【コラム】
フォーカス:インド・南アジア(14)

福永 正明


<一>

 ドナルド・トランプ米大統領により深夜に発せられるツイッターは、その乱暴な言葉、突飛な内容などで大統領選挙当時から大きな話題となり、大統領就任後もアメリカ内外の問題となってきた。
 2018年最初のツィートは午後9時12分に発せられ、パキスタンを大きく揺るがす内容であった。簡約するならば、「アメリカは愚かにも過去15年間以上に及んで、パキスタンに対して330億ドルの援助を与えてきた。ところがかれらは、我々の指導者たちを愚かな者と考えて、うそと欺瞞以外の何もの与えるものはなかった。アフガニスタンで捜索を続けるテロリストたちに、安全な避難する場所を提供してきたのです。もういやだ」となる(https://twitter.com/realDonaldTrump/status/947802588174577664)。

検討用データ

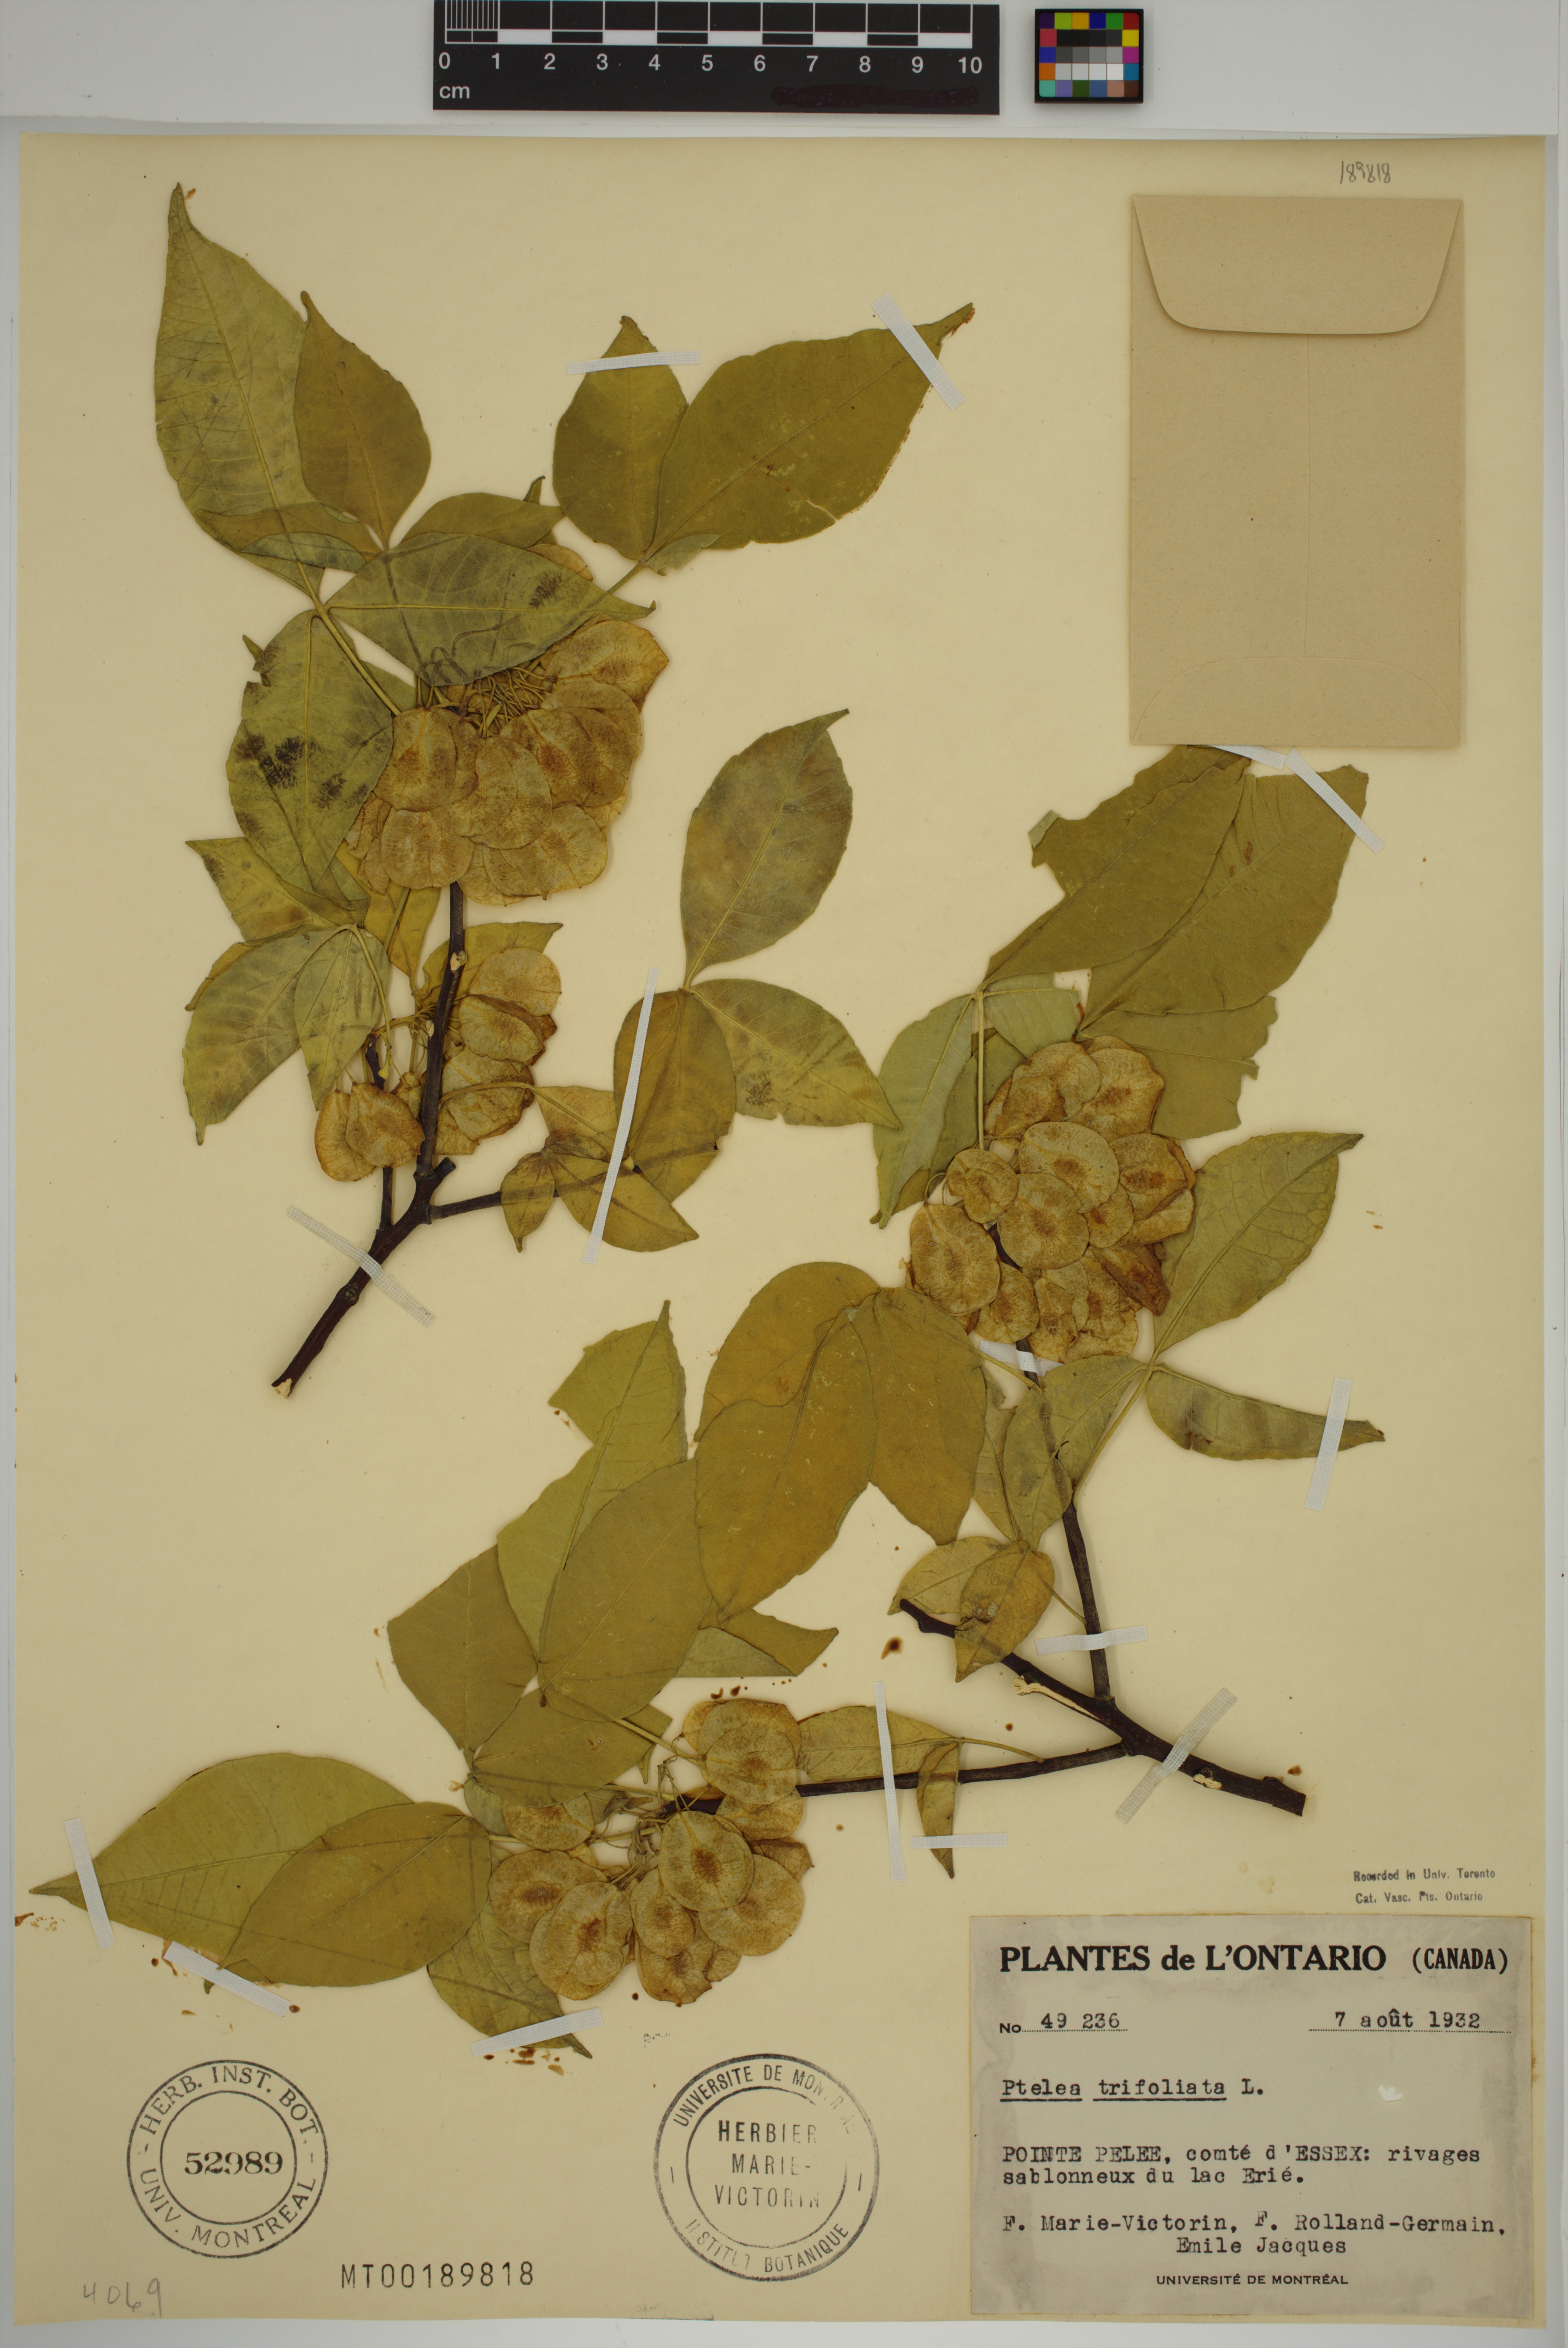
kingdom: Plantae
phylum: Tracheophyta
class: Magnoliopsida
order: Sapindales
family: Rutaceae
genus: Ptelea
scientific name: Ptelea trifoliata
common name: Common hop-tree
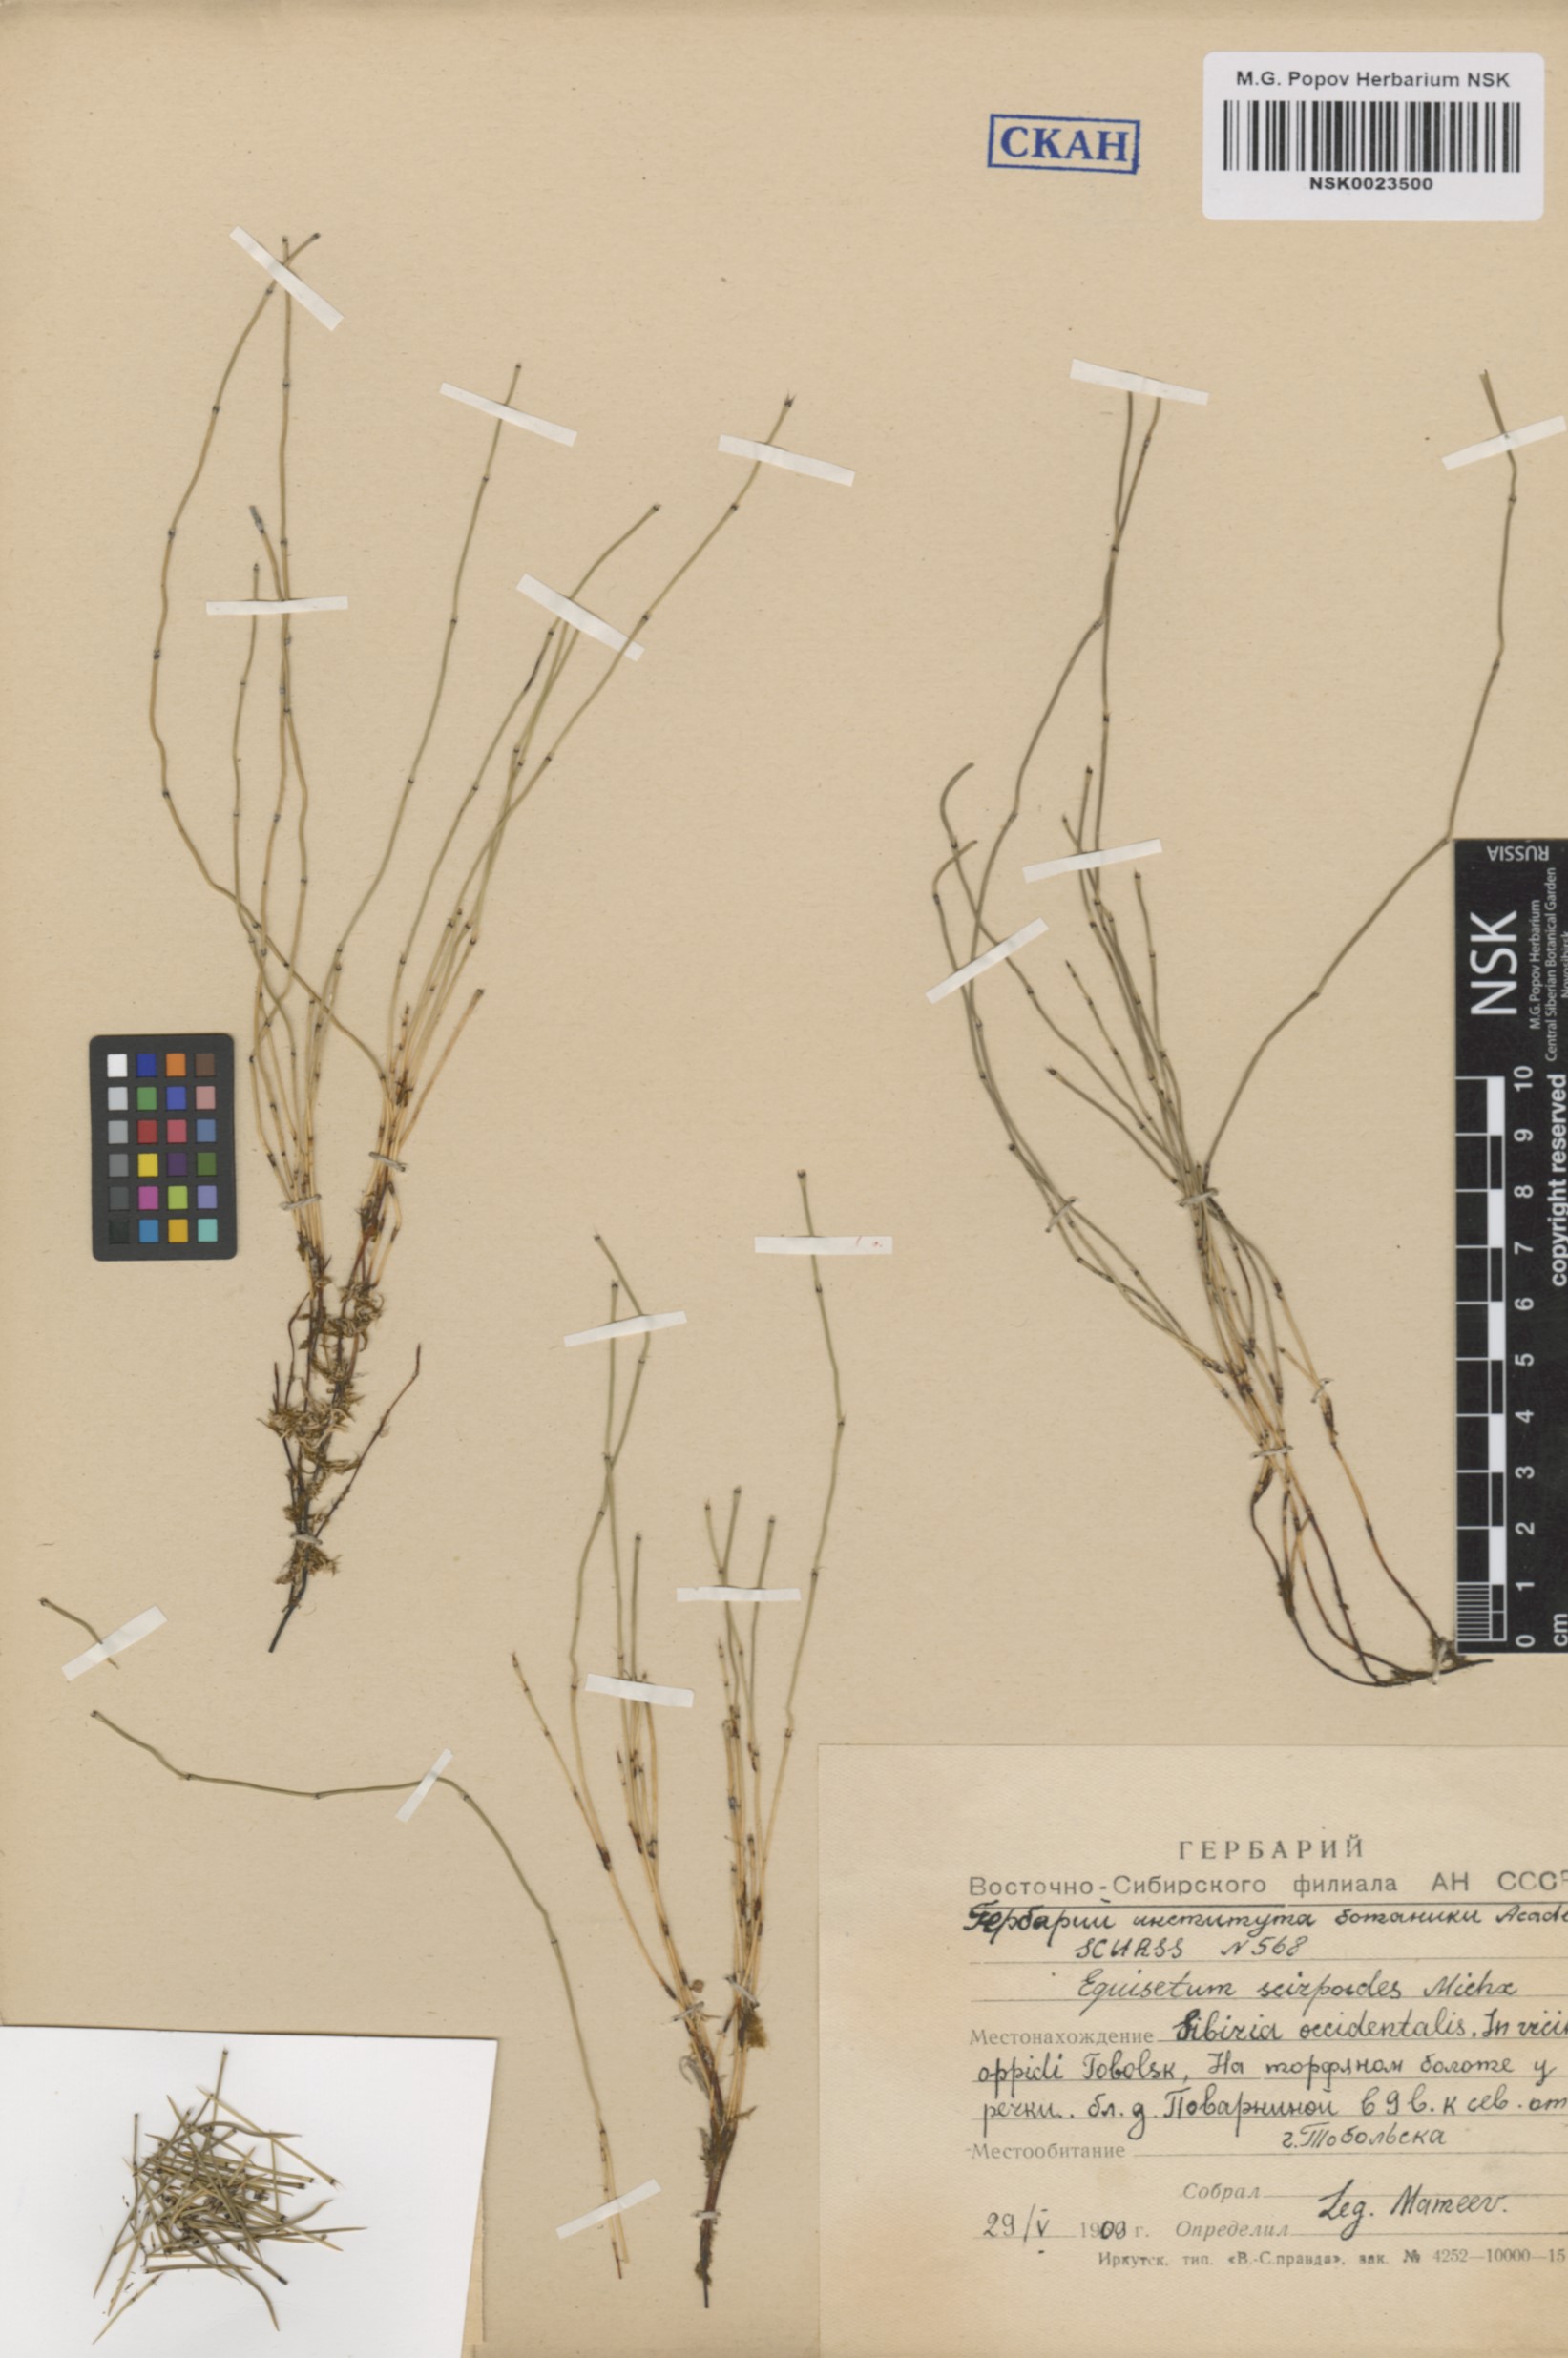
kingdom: Plantae
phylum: Tracheophyta
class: Polypodiopsida
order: Equisetales
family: Equisetaceae
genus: Equisetum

課題の指示
**A)** コラムの「ドナルド・トランプ米大統領に」から「588174577664)。」までの部分を、一字も変えずに書き写してください。
**B)** 次の(i)〜(iii)がコラムの内容と一致するかどうかを「はい」か「いいえ」で答え、判断の根拠となるコラムの語句をそのまま引用してください。
(i) 2018年最初のツイートは午後9時12分に発せられた。
(ii) ツイートでは、アメリカが過去10年間にわたってパキスタンに援助してきたと述べられている。
(iii) ツイートで挙げられた援助の額は330億ドルである。
データの行は、課題を解くのに使いません。

解答一覧
**A)**
ドナルド・トランプ米大統領により深夜に発せられるツイッターは、その乱暴な言葉、突飛な内容などで大統領選挙当時から大きな話題となり、大統領就任後もアメリカ内外の問題となってきた。
 2018年最初のツィートは午後9時12分に発せられ、パキスタンを大きく揺るがす内容であった。簡約するならば、「アメリカは愚かにも過去15年間以上に及んで、パキスタンに対して330億ドルの援助を与えてきた。ところがかれらは、我々の指導者たちを愚かな者と考えて、うそと欺瞞以外の何もの与えるものはなかった。アフガニスタンで捜索を続けるテロリストたちに、安全な避難する場所を提供してきたのです。もういやだ」となる(https://twitter.com/realDonaldTrump/status/947802588174577664)。

**B)**
(i) はい。「2018年最初のツィートは午後9時12分に発せられ」
(ii) いいえ。「過去15年間以上に及んで」
(iii) はい。「330億ドルの援助を与えてきた」